Thursday, September 19, 2013
Devising Non-Unitary Merger Threshold, and Tackling Prejudices and Public Interest in Competition Policy
Posted by D. Daniel Sokol
Vikas Kathuria, Jindal Global Law School is Devising Non-Unitary Merger Threshold, and Tackling Prejudices and Public Interest in Competition Policy.
ABSTRACT: Choosing a non-unitary merger threshold system is not common for competition regimes. Consequently, less attention has been devoted to this practice by the anti-trust scholarship to trace its validity, viability and consequences. This paper takes the recommendations of the Arun Maira committee to reduce merger threshold in the Indian pharmaceutical sector as a starting point to set out the criteria to choose non-unitary threshold followed by suggestions and precautions. Discussing the prejudices in policy circles against mergers and acquisitions by MNCs of Indian pharmaceutical companies it is explained how such prejudices, especially in young competition regimes, may result in blocking potentially beneficial mergers as well.
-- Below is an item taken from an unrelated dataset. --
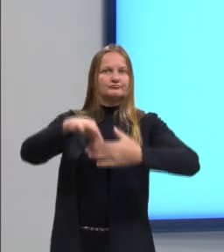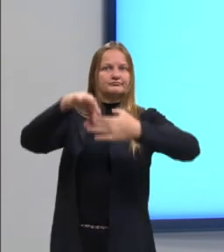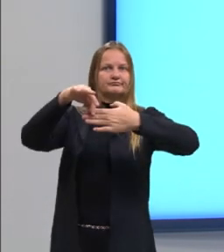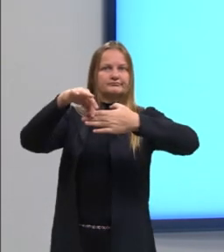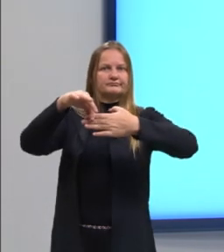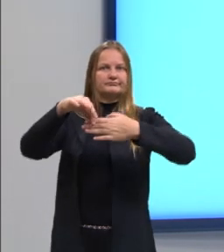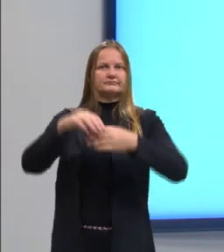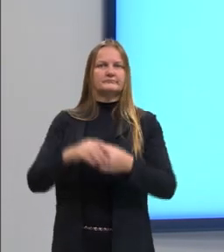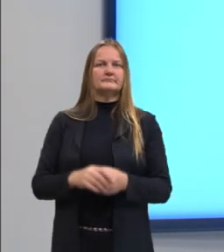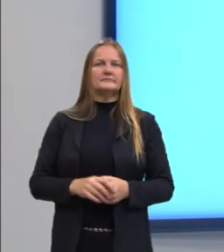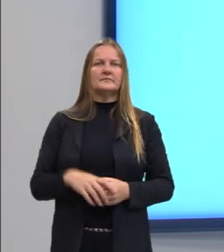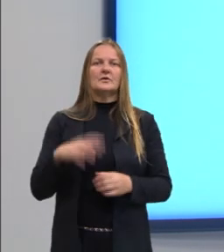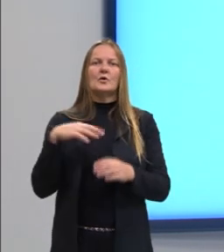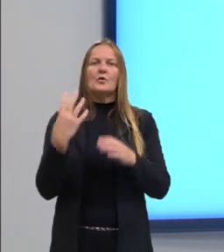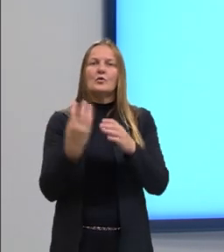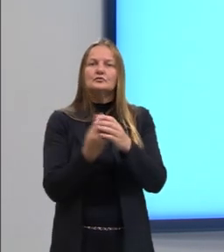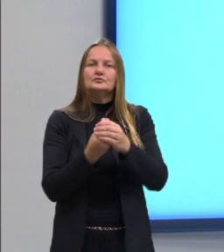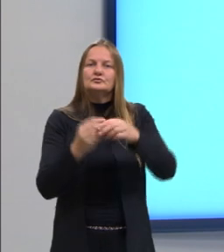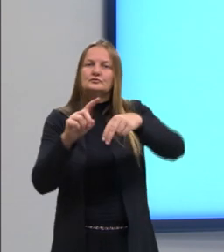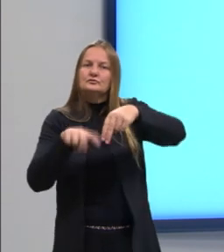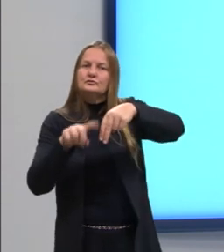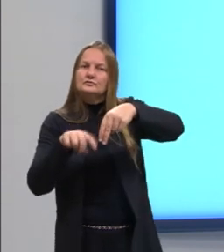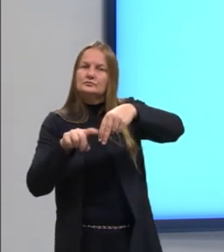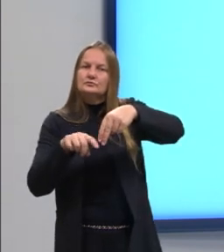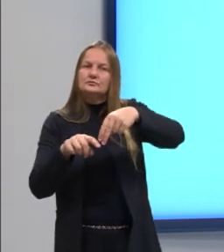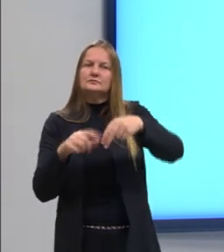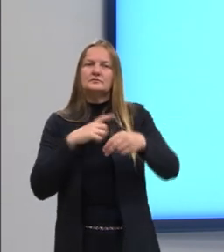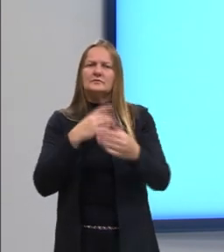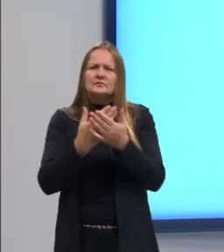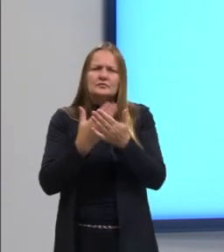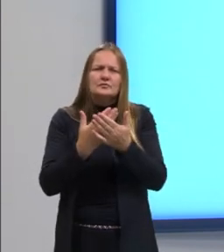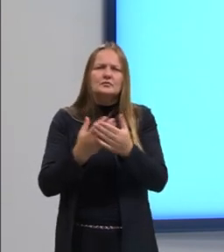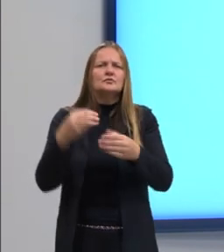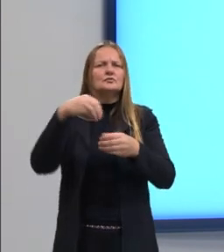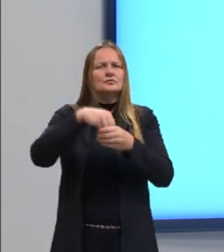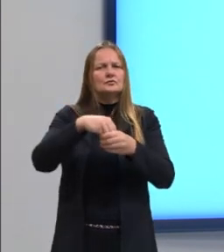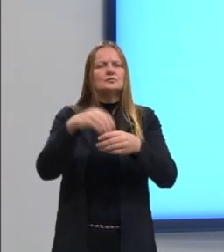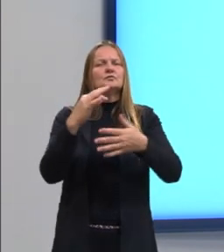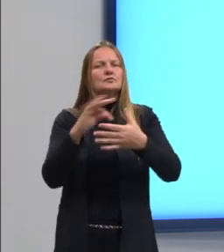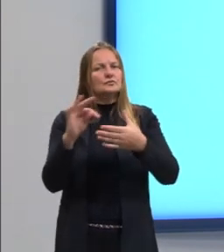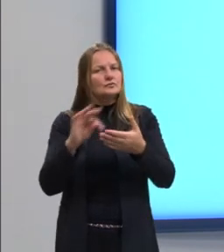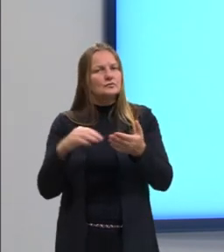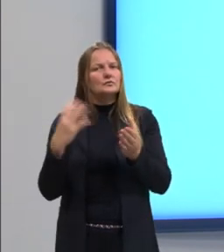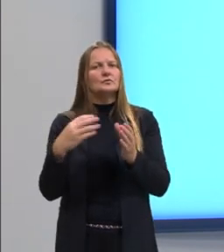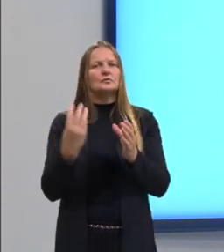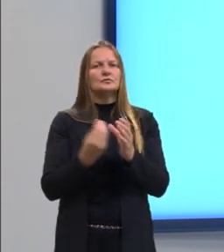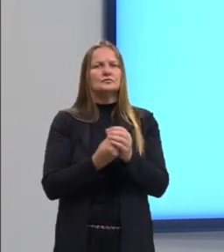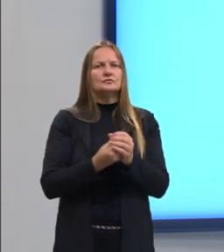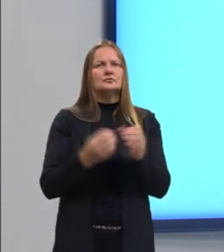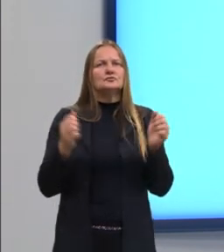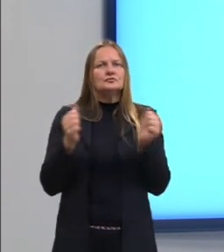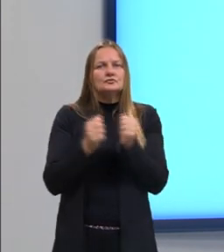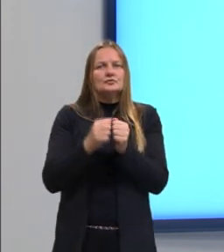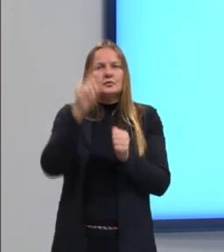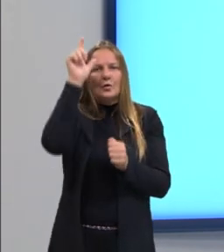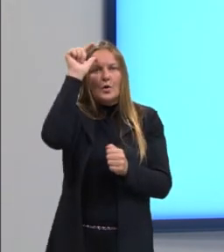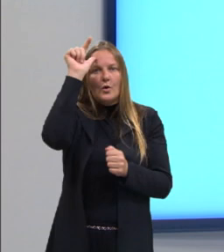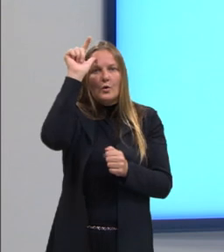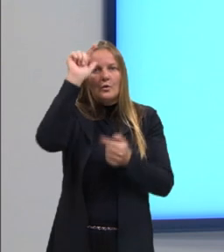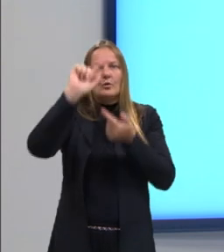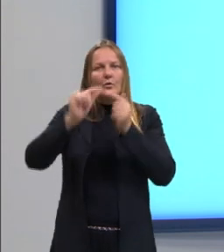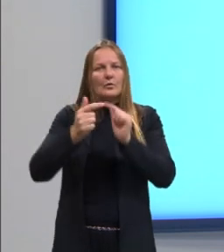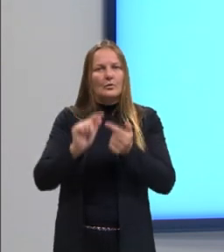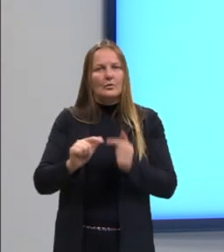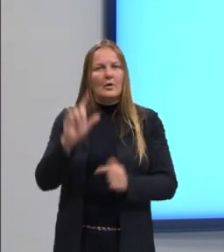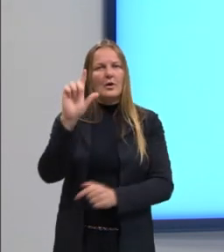certo? Conjunto dos naturais, então, esse estudo faz parte, então, da teoria dos conjuntos e, juntamente com a lógica, fundamentam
Similarly, the adjudication of various social and political objectives through competition policy has rightly troubled the proponents of efficiency in merger scrutiny. This paper, however, takes a realistic approach and treads a middle path between efficiency considerations and obligations of welfare democratic state while suggesting solutions. The need for holistic competition policy is also emphasized to realize the full benefits of competition. The policy prescriptions and suggestions made in this paper are particularly beneficial for young competition regimes in developing countries.